Decision 1777E – King City Joint Union High School District
SF-CE-2272-E
Decision Date: September 14, 2005
Decision Type: PERB Decision
Description: The complaint alleged that the district unilaterally changed the policy related to the calculation of salary increases based on a revenue sharing formula established in the collective bargaining agreement. The complaint also alleged that the district failed and refused to provide requested information related to the calculation of salary increases.
Disposition: The Board held that the district violated EERA by unilaterally including non-unit teachers in the salary increase formula and by unilaterally excluding non-restricted revenue sources from the salary formula. The Board dismissed the allegation that the district refused to provide the association with requested information.
Perc Vol: 29
Perc Index: 164
Decision Headnotes
602.03000 – Change In Policy
When interpreting collective bargaining agreements, the Board applies traditional rules of contract law, such as the provisions of Civil Code sections 1638 and 1641. This guidance is used in unilateral change cases. Every contract requires mutual assent and the outward manifestation or expression of assent is controlling. Where the contract language is silent or ambiguous, the policy may be ascertained by examining past practice or bargaining history. Looking at the surrounding provisions under the principle of “noscitur a sociis,” the salary increase formula clearly substantiates the principle in the CBA that 65% of the appropriate revenues will be allocated to unit members. The Board’s interpretation harmonizes the potential conflict between provisions of the CBA and so “gives a reasonable, lawful and effective meaning to all the terms” as provided in Civil Code 1641. “Line 1100” is not a technical term under Civil Code section 1645 because it is not a term understood by the union negotiators, who are teachers and who are not school district budget officers. The parties’ outward expressions supports the Board’s interpretation as shown in District spreadsheets with a line item for “unit member salaries.” Looking at bargaining history and the parties’ testimony, substitute teachers, walk-on coaches, and summer school and independent study teachers are not members of the bargaining unit. The District did not provide evidence to contradict the fact that it failed to include required revenue sources in the CBA revenue computation.
604.01000 – In General
The Board found that the District did not fail to respond to the Association’s information requests because the Association did not express dissatisfaction with the District’s responses to its information requests nor did the Association clearly communicate its disagreement with the District sufficiently to require a more detailed response. Other alleged failures to respond were not supported by the evidence.

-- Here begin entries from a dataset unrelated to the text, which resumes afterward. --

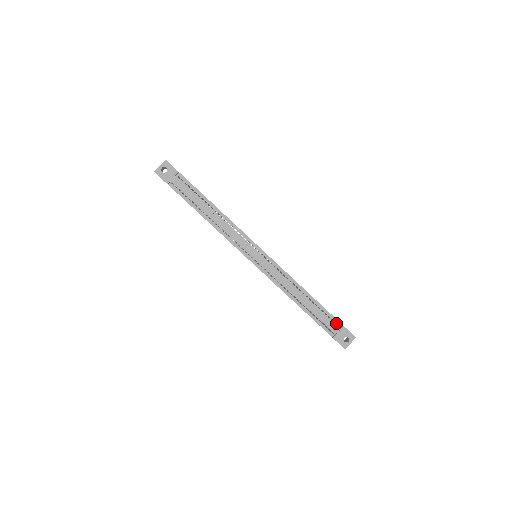
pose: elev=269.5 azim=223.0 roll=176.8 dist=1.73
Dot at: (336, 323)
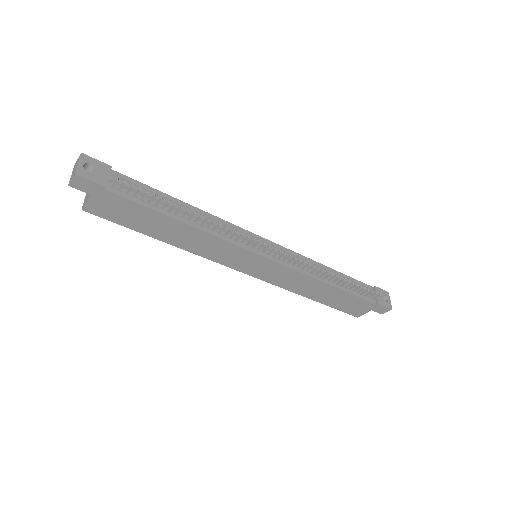
Dot at: (367, 288)
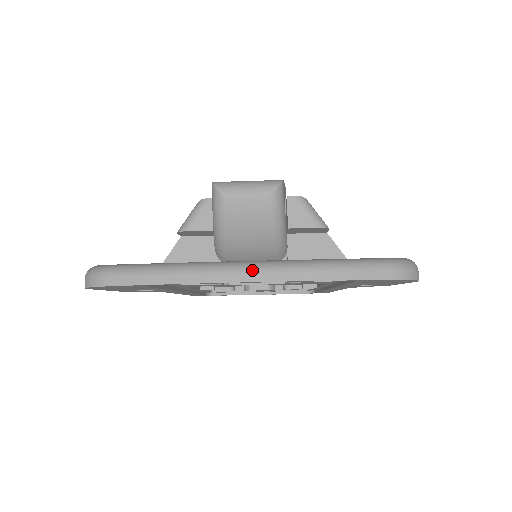
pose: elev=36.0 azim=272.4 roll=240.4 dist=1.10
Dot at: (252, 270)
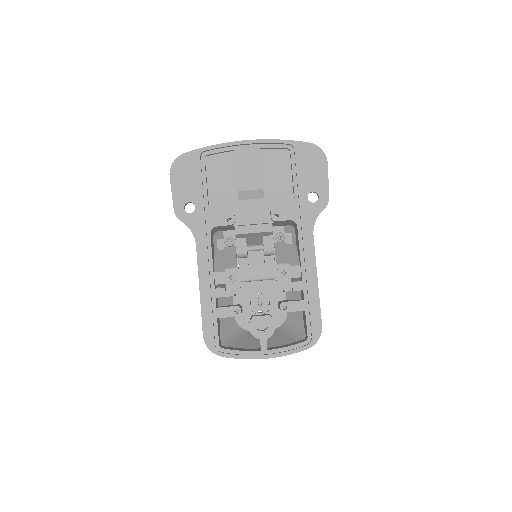
Dot at: (248, 142)
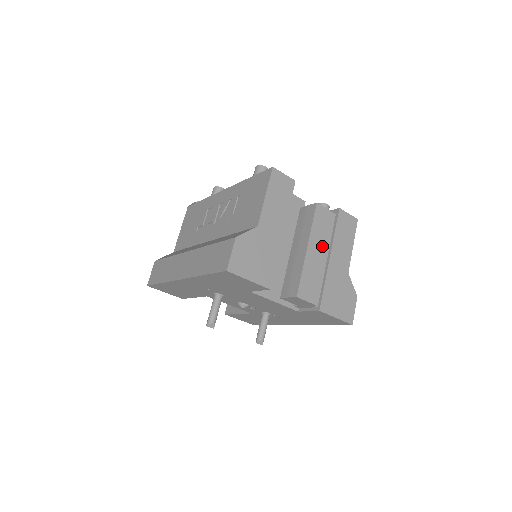
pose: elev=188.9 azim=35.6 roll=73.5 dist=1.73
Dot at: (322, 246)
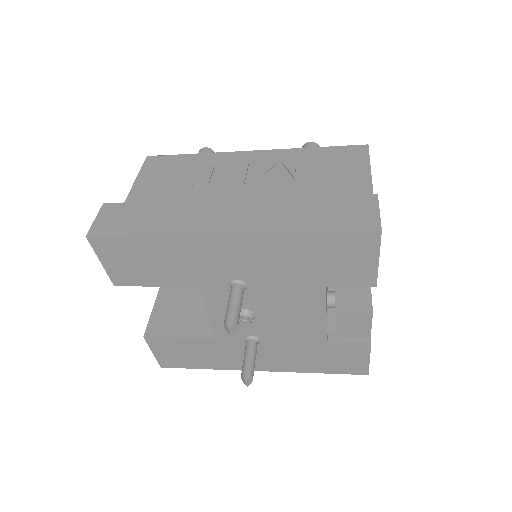
Dot at: occluded
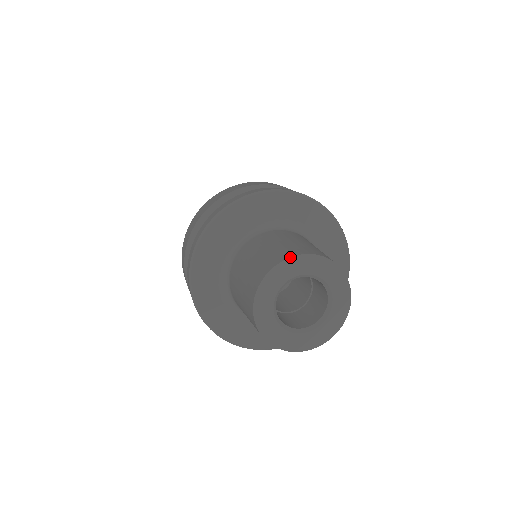
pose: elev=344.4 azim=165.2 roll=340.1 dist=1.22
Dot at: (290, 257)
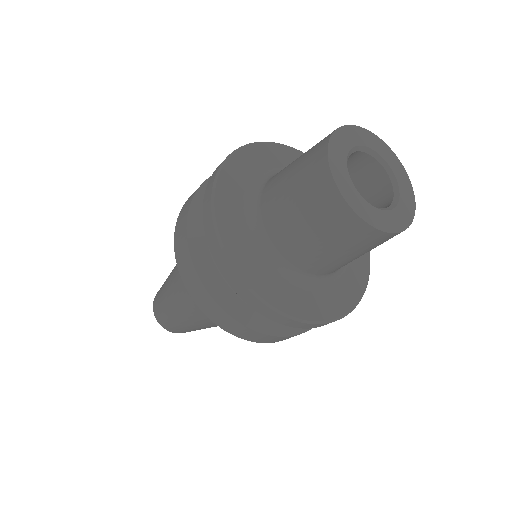
Dot at: (328, 141)
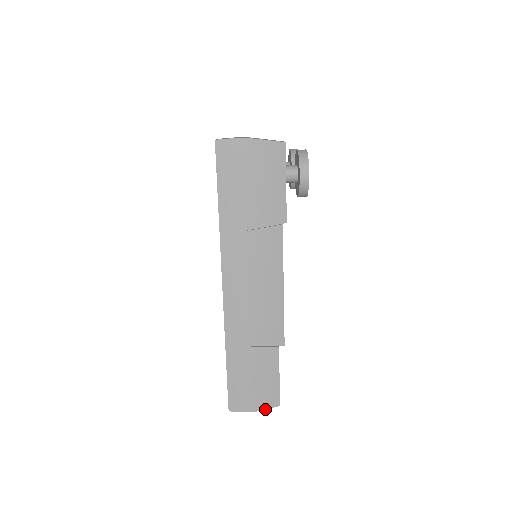
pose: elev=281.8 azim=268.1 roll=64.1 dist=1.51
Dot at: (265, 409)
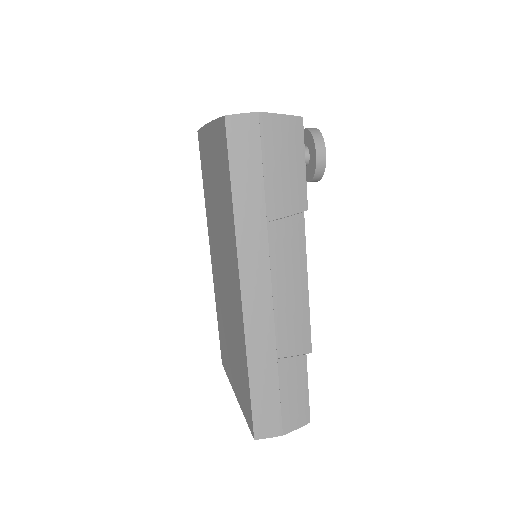
Dot at: (295, 429)
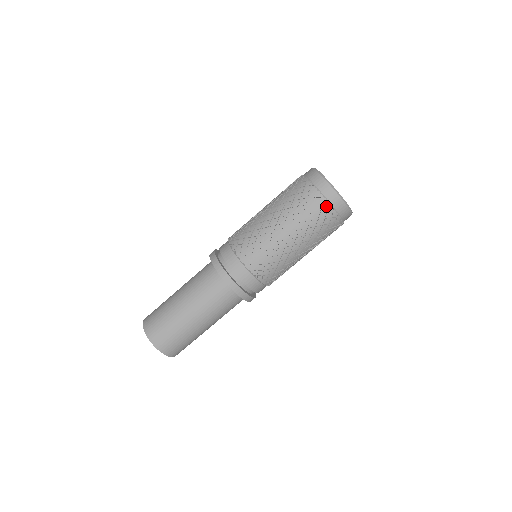
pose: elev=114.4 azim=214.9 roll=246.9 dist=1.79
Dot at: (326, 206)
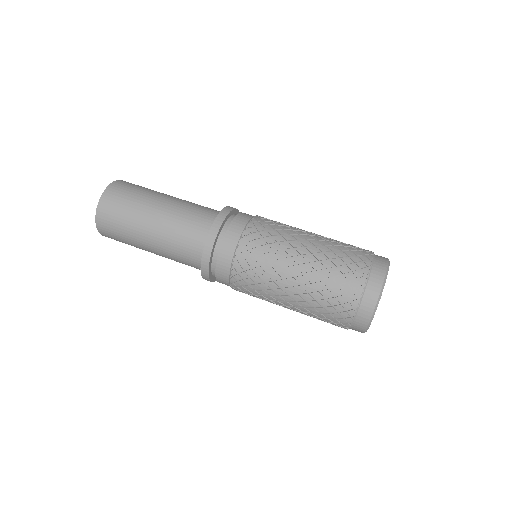
Dot at: (352, 307)
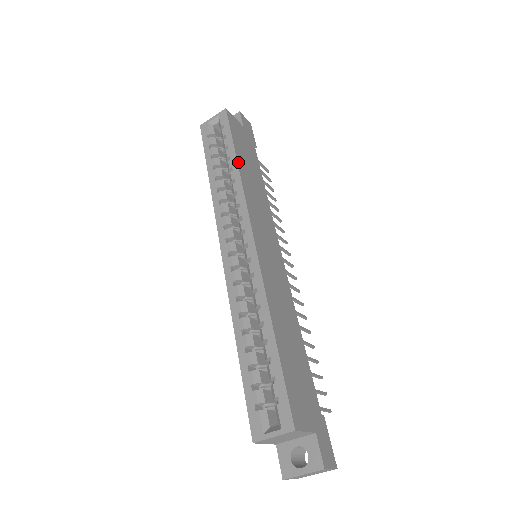
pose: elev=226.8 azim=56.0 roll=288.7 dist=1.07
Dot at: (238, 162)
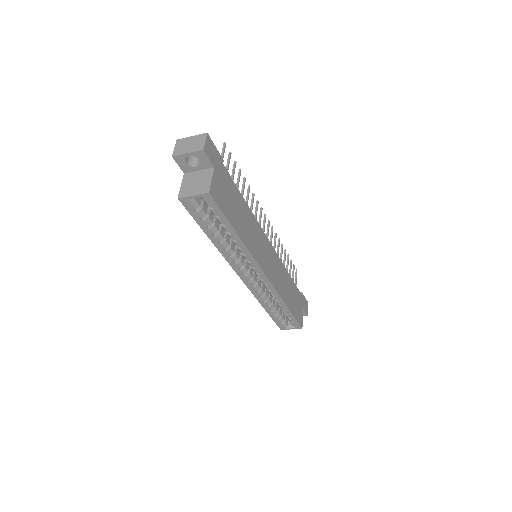
Dot at: (239, 236)
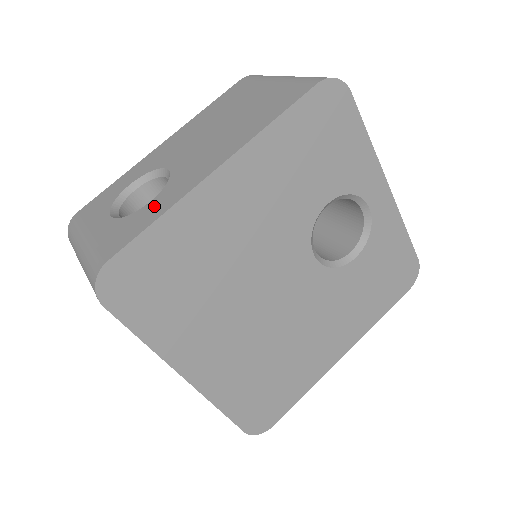
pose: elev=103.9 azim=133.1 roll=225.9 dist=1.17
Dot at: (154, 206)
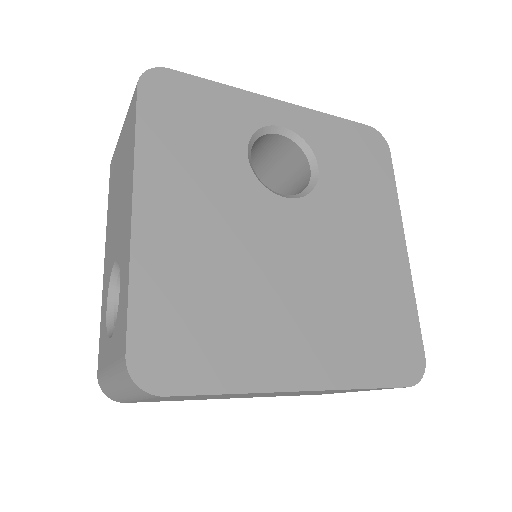
Dot at: (122, 286)
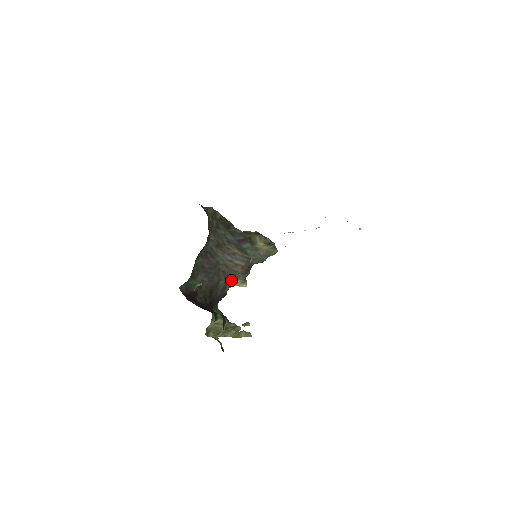
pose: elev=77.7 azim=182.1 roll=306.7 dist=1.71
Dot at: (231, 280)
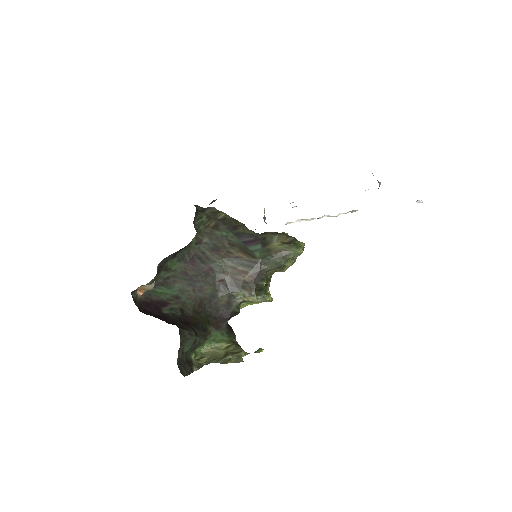
Dot at: (236, 292)
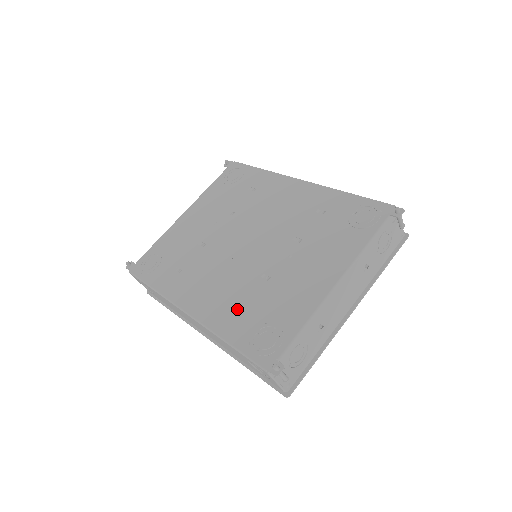
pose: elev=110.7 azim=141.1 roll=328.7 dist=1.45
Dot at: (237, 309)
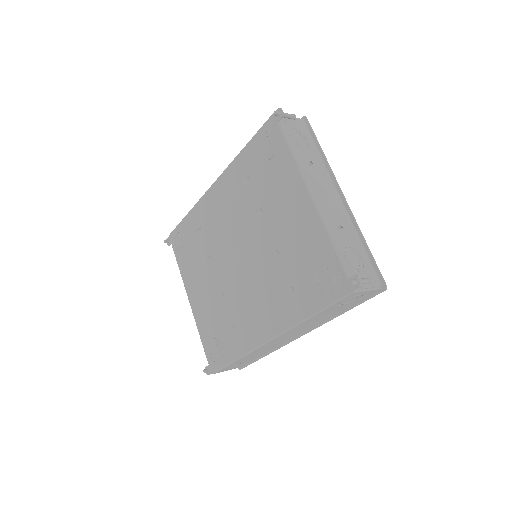
Dot at: (289, 293)
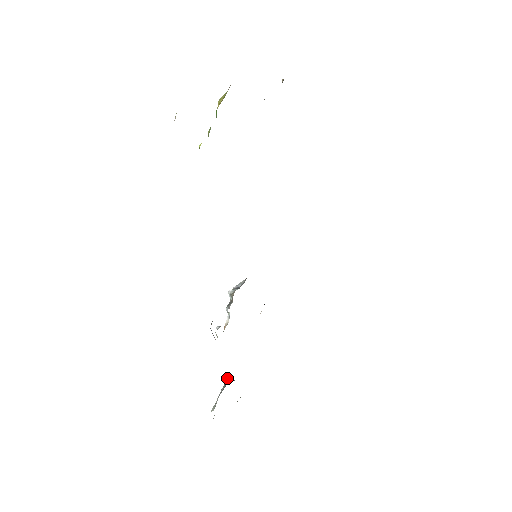
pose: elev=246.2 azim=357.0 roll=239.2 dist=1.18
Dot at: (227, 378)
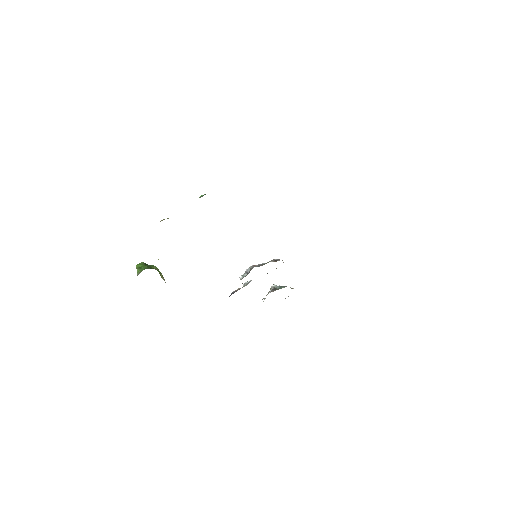
Dot at: (272, 286)
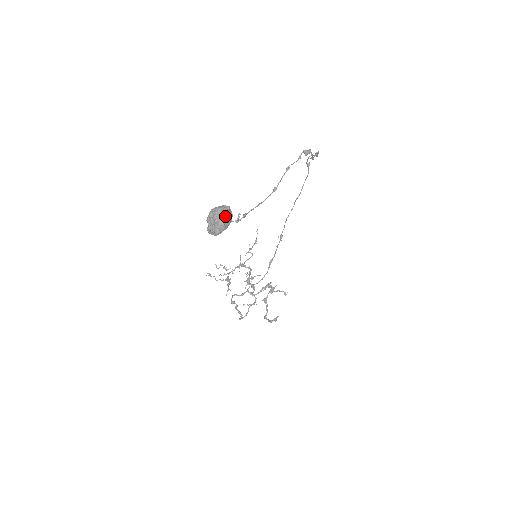
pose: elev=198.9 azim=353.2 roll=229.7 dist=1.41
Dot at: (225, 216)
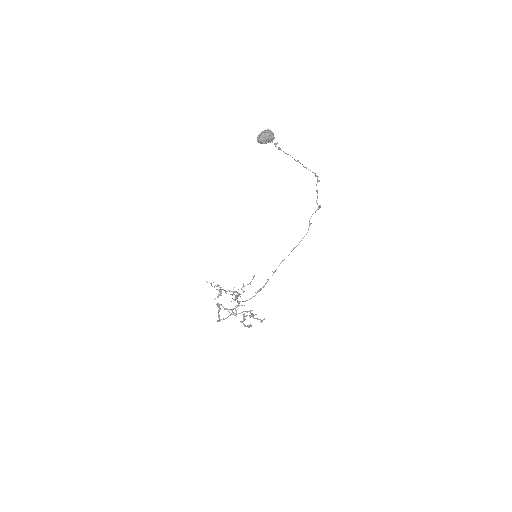
Dot at: (271, 132)
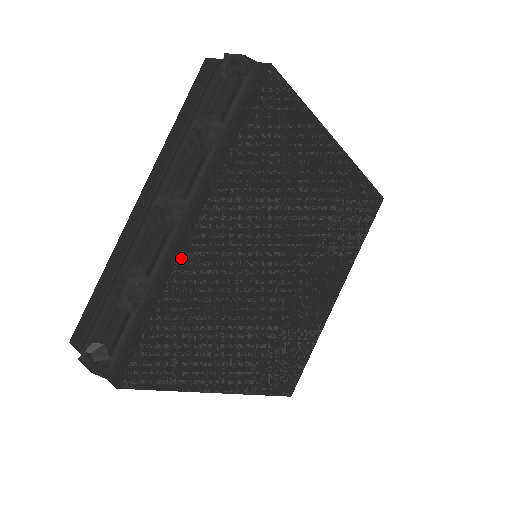
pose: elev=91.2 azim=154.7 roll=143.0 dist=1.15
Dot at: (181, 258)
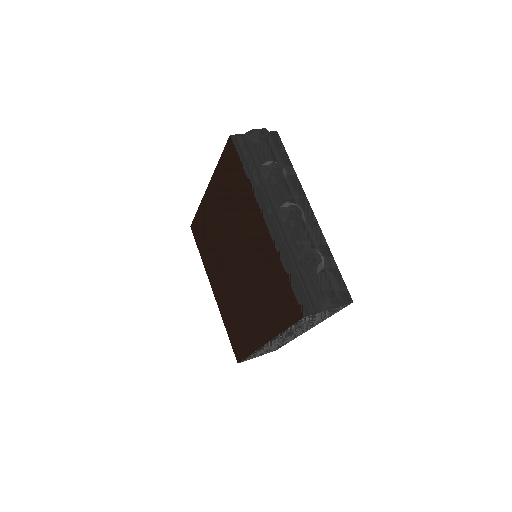
Dot at: (319, 229)
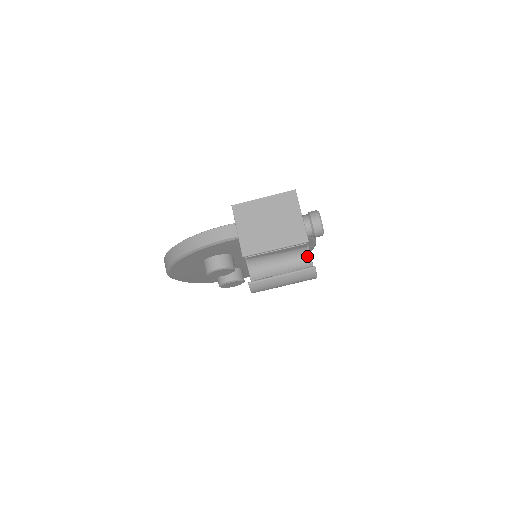
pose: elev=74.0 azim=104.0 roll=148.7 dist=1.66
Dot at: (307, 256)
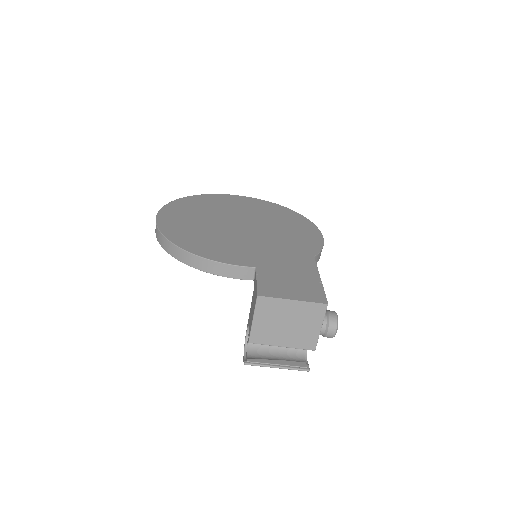
Dot at: occluded
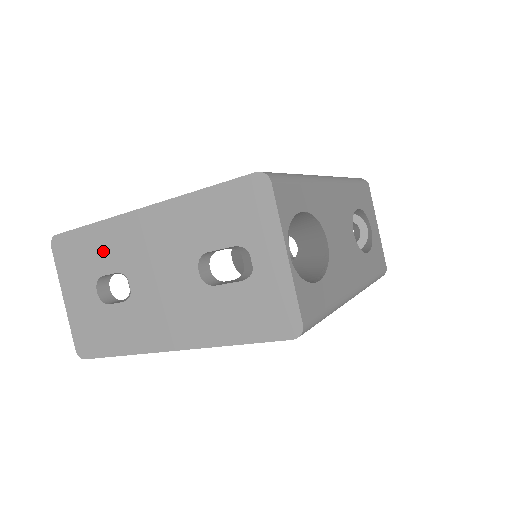
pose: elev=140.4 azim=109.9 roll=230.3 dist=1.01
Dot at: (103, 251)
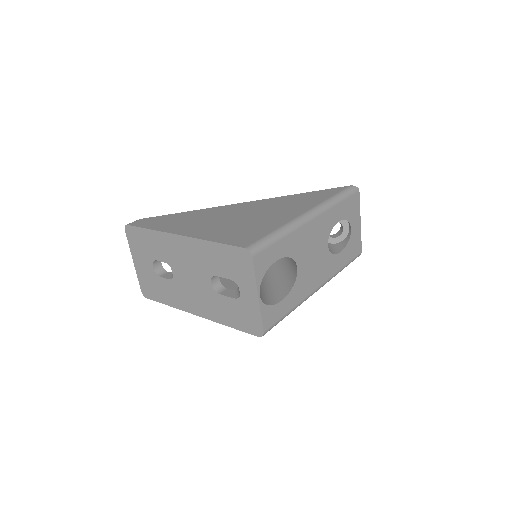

1107.11000 – Request for Oral Argument
Oral argument is unnecessary because of the voluminous record, extensive documentary evidence, the opportunity for the parties to brief their positions, and the comprehensiveness of the briefs.
1404.01000 – In General
When interpreting collective bargaining agreements, the Board applies traditional rules of contract law, such as the provisions of Civil Code sections 1638 and 1641. This guidance is used in unilateral change cases. Every contract requires mutual assent and the outward manifestation or expression of assent is controlling. Where the contract language is silent or ambiguous, the policy may be ascertained by examining past practice or bargaining history. Looking at the surrounding provisions under the principle of “noscitur a sociis,” the salary increase formula clearly substantiates the principle in the CBA that 65% of the appropriate revenues will be allocated to unit members. The Board’s interpretation harmonizes the potential conflict between provisions of the CBA and so “gives a reasonable, lawful and effective meaning to all the terms” as provided in Civil Code 1641. “Line 1100” is not a technical term under Civil Code section 1645 because it is not a term understood by the union negotiators, who are teachers and who are not school district budget officers. The parties’ outward expressions supports the Board’s interpretation as shown in District spreadsheets with a line item for “unit member salaries.” Looking at bargaining history and the parties’ testimony, substitute teachers, walk-on coaches, and summer school and independent study teachers are not members of the bargaining unit.
1404.03000 – General Principles of Contract Interpretation
When interpreting collective bargaining agreements, the Board applies traditional rules of contract law, such as the provisions of Civil Code sections 1638 and 1641. This guidance is used in unilateral change cases. Every contract requires mutual assent and the outward manifestation or expression of assent is controlling. Where the contract language is silent or ambiguous, the policy may be ascertained by examining past practice or bargaining history. Looking at the surrounding provisions under the principle of “noscitur a sociis,” the salary increase formula clearly substantiates the principle in the CBA that 65% of the appropriate revenues will be allocated to unit members. The Board’s interpretation harmonizes the potential conflict between provisions of the CBA and so “gives a reasonable, lawful and effective meaning to all the terms” as provided in Civil Code 1641. “Line 1100” is not a technical term under Civil Code section 1645 because it is not a term understood by the union negotiators, who are teachers and who are not school district budget officers. The parties’ outward expressions supports the Board’s interpretation as shown in District spreadsheets with a line item for “unit member salaries.” Looking at bargaining history and the parties’ testimony, substitute teachers, walk-on coaches, and summer school and independent study teachers are not members of the bargaining unit.